» TASK TO COMPLETE: Extract each line of the material that contains the word "кога", copying the lines in full. Case counts, so match only that exact capitalization.

» TASK MATERIAL:
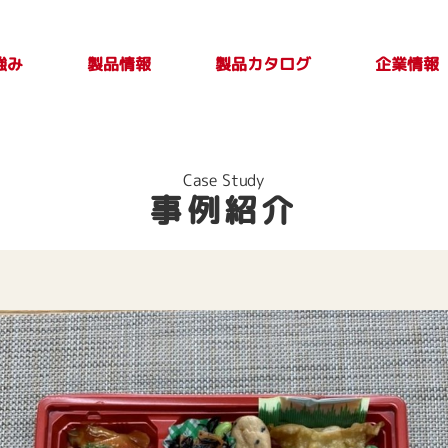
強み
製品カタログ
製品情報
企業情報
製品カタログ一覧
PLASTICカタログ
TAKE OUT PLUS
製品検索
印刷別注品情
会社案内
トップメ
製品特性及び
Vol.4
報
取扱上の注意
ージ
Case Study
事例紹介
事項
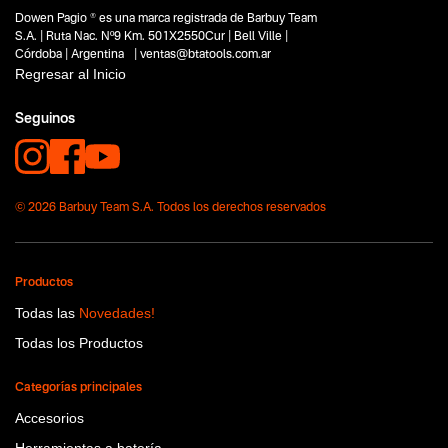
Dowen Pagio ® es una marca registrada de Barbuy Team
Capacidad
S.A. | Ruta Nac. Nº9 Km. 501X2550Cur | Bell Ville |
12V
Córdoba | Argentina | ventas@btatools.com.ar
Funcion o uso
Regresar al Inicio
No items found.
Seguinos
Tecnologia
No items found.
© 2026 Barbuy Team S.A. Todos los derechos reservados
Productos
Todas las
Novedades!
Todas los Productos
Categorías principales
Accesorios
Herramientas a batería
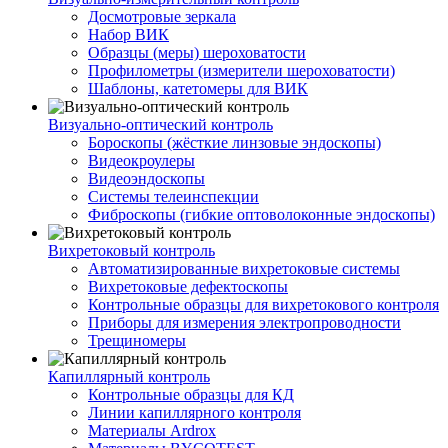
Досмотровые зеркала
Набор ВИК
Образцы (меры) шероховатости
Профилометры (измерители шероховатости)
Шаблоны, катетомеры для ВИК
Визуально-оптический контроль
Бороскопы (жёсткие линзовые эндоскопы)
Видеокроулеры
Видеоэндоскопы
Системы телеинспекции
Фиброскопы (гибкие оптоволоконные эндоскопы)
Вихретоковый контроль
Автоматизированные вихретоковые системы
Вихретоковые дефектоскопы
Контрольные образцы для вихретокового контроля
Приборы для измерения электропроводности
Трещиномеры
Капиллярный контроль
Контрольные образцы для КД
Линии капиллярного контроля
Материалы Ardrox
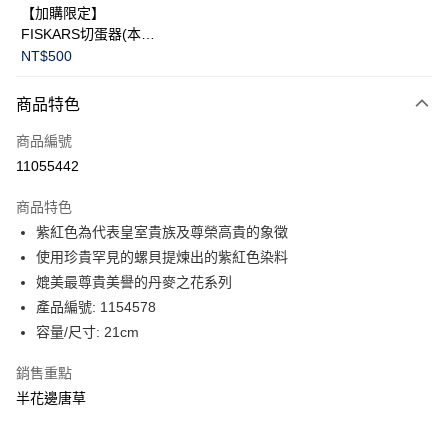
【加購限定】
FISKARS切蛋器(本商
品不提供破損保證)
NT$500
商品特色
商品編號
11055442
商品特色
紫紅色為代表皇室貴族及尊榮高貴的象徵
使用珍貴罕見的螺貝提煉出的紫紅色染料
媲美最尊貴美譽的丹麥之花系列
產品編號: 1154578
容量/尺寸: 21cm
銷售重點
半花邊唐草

==

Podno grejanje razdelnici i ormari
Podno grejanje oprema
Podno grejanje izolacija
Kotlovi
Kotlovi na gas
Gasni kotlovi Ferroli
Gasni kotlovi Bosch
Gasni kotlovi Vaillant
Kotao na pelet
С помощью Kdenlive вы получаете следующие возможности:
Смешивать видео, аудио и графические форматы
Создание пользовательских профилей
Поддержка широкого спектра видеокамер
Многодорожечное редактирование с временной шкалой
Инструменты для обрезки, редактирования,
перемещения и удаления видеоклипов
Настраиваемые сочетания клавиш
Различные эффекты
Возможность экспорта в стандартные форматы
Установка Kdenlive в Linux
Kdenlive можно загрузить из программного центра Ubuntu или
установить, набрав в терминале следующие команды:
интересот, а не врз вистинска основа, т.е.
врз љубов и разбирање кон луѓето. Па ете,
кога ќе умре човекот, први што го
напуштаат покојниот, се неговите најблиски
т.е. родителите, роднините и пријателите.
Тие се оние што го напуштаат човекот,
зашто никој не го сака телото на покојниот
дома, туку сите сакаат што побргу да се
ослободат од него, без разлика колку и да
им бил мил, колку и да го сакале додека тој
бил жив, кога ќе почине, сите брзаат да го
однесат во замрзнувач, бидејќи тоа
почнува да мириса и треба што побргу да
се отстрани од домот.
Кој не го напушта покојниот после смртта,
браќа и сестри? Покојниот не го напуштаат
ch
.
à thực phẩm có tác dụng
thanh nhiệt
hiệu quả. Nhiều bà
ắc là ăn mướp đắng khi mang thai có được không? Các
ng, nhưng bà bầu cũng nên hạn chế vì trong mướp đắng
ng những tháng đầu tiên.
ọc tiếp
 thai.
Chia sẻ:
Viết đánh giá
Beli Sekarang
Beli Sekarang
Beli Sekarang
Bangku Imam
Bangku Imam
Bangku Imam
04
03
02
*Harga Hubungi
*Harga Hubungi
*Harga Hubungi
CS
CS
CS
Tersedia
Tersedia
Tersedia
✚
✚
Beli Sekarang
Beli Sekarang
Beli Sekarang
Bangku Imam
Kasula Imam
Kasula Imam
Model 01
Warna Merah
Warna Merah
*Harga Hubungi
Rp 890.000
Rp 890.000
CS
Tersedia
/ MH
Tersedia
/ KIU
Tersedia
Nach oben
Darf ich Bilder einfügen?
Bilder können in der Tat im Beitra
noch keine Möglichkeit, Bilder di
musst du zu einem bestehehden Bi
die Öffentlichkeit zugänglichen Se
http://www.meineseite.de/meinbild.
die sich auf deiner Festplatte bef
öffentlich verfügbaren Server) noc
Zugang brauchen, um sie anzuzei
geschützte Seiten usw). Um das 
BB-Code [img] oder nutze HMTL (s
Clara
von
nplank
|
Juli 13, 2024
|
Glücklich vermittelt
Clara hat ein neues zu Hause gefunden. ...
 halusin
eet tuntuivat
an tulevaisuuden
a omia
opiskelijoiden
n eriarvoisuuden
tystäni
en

» COMPLETED TASK:
кога ќе умре човекот, први што го
бил жив, кога ќе почине, сите брзаат да го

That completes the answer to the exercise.